━━ MATERIAL FOR THE TASK ━━

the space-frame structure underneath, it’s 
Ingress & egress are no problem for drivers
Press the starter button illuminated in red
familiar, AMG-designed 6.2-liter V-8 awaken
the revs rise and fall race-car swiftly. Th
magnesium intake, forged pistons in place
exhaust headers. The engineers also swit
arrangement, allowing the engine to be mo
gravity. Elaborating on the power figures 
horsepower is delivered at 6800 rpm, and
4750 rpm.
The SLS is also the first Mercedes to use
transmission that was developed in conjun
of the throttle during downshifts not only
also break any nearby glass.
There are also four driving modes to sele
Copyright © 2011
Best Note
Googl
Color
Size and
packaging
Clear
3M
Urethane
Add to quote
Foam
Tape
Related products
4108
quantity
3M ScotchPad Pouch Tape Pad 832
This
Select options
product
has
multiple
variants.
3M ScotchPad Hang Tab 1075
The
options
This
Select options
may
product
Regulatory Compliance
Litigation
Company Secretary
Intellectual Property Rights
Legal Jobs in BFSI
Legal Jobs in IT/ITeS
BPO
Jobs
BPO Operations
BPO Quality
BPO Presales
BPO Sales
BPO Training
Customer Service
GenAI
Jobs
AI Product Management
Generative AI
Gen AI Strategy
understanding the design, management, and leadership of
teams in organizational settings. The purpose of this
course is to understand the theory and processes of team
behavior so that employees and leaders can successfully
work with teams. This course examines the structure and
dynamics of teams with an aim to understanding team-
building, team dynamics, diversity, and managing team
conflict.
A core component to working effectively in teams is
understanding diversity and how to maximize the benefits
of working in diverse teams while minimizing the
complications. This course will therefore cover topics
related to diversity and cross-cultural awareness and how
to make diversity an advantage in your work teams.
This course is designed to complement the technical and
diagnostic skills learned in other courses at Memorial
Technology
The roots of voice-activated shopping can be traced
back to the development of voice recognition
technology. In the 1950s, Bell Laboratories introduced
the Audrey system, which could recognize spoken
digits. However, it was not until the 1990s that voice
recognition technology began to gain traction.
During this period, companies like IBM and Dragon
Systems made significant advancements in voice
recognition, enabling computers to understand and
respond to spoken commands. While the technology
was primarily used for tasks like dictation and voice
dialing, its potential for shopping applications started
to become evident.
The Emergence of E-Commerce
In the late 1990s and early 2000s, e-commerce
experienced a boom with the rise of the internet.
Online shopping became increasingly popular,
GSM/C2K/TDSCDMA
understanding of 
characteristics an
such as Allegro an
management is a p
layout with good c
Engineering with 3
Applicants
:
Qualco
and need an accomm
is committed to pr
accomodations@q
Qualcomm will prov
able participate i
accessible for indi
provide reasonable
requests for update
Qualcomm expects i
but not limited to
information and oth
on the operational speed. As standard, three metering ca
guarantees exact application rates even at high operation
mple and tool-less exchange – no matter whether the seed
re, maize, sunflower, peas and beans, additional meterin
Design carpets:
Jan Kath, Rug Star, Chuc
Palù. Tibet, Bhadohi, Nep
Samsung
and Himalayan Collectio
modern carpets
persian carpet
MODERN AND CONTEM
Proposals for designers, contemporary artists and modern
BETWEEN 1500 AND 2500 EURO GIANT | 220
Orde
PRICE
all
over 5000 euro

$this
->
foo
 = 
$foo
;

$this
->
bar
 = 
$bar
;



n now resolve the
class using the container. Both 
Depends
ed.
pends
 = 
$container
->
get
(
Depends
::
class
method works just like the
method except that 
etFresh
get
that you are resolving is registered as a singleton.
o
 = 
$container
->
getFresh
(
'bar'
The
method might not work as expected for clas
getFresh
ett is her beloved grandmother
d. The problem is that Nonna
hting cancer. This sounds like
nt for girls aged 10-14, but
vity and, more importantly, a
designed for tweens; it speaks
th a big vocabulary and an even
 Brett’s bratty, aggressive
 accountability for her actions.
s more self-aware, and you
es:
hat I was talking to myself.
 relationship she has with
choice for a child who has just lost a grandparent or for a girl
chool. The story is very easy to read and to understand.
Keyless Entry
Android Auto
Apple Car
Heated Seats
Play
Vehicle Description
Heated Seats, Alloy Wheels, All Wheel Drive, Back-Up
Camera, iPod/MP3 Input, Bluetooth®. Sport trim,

━━━

- ASSIGNED TASK -
Reproduce all the records precisely.

- SOLUTION TO THIS PROBLEM -
the space-frame structure underneath, it’s 
Ingress & egress are no problem for drivers
Press the starter button illuminated in red
familiar, AMG-designed 6.2-liter V-8 awaken
the revs rise and fall race-car swiftly. Th
magnesium intake, forged pistons in place
exhaust headers. The engineers also swit
arrangement, allowing the engine to be mo
gravity. Elaborating on the power figures 
horsepower is delivered at 6800 rpm, and
4750 rpm.
The SLS is also the first Mercedes to use
transmission that was developed in conjun
of the throttle during downshifts not only
also break any nearby glass.
There are also four driving modes to sele
Copyright © 2011
Best Note
Googl
Color
Size and
packaging
Clear
3M
Urethane
Add to quote
Foam
Tape
Related products
4108
quantity
3M ScotchPad Pouch Tape Pad 832
This
Select options
product
has
multiple
variants.
3M ScotchPad Hang Tab 1075
The
options
This
Select options
may
product
Regulatory Compliance
Litigation
Company Secretary
Intellectual Property Rights
Legal Jobs in BFSI
Legal Jobs in IT/ITeS
BPO
Jobs
BPO Operations
BPO Quality
BPO Presales
BPO Sales
BPO Training
Customer Service
GenAI
Jobs
AI Product Management
Generative AI
Gen AI Strategy
understanding the design, management, and leadership of
teams in organizational settings. The purpose of this
course is to understand the theory and processes of team
behavior so that employees and leaders can successfully
work with teams. This course examines the structure and
dynamics of teams with an aim to understanding team-
building, team dynamics, diversity, and managing team
conflict.
A core component to working effectively in teams is
understanding diversity and how to maximize the benefits
of working in diverse teams while minimizing the
complications. This course will therefore cover topics
related to diversity and cross-cultural awareness and how
to make diversity an advantage in your work teams.
This course is designed to complement the technical and
diagnostic skills learned in other courses at Memorial
Technology
The roots of voice-activated shopping can be traced
back to the development of voice recognition
technology. In the 1950s, Bell Laboratories introduced
the Audrey system, which could recognize spoken
digits. However, it was not until the 1990s that voice
recognition technology began to gain traction.
During this period, companies like IBM and Dragon
Systems made significant advancements in voice
recognition, enabling computers to understand and
respond to spoken commands. While the technology
was primarily used for tasks like dictation and voice
dialing, its potential for shopping applications started
to become evident.
The Emergence of E-Commerce
In the late 1990s and early 2000s, e-commerce
experienced a boom with the rise of the internet.
Online shopping became increasingly popular,
GSM/C2K/TDSCDMA
understanding of 
characteristics an
such as Allegro an
management is a p
layout with good c
Engineering with 3
Applicants
:
Qualco
and need an accomm
is committed to pr
accomodations@q
Qualcomm will prov
able participate i
accessible for indi
provide reasonable
requests for update
Qualcomm expects i
but not limited to
information and oth
on the operational speed. As standard, three metering ca
guarantees exact application rates even at high operation
mple and tool-less exchange – no matter whether the seed
re, maize, sunflower, peas and beans, additional meterin
Design carpets:
Jan Kath, Rug Star, Chuc
Palù. Tibet, Bhadohi, Nep
Samsung
and Himalayan Collectio
modern carpets
persian carpet
MODERN AND CONTEM
Proposals for designers, contemporary artists and modern
BETWEEN 1500 AND 2500 EURO GIANT | 220
Orde
PRICE
all
over 5000 euro

$this
->
foo
 = 
$foo
;

$this
->
bar
 = 
$bar
;



n now resolve the
class using the container. Both 
Depends
ed.
pends
 = 
$container
->
get
(
Depends
::
class
method works just like the
method except that 
etFresh
get
that you are resolving is registered as a singleton.
o
 = 
$container
->
getFresh
(
'bar'
The
method might not work as expected for clas
getFresh
ett is her beloved grandmother
d. The problem is that Nonna
hting cancer. This sounds like
nt for girls aged 10-14, but
vity and, more importantly, a
designed for tweens; it speaks
th a big vocabulary and an even
 Brett’s bratty, aggressive
 accountability for her actions.
s more self-aware, and you
es:
hat I was talking to myself.
 relationship she has with
choice for a child who has just lost a grandparent or for a girl
chool. The story is very easy to read and to understand.
Keyless Entry
Android Auto
Apple Car
Heated Seats
Play
Vehicle Description
Heated Seats, Alloy Wheels, All Wheel Drive, Back-Up
Camera, iPod/MP3 Input, Bluetooth®. Sport trim,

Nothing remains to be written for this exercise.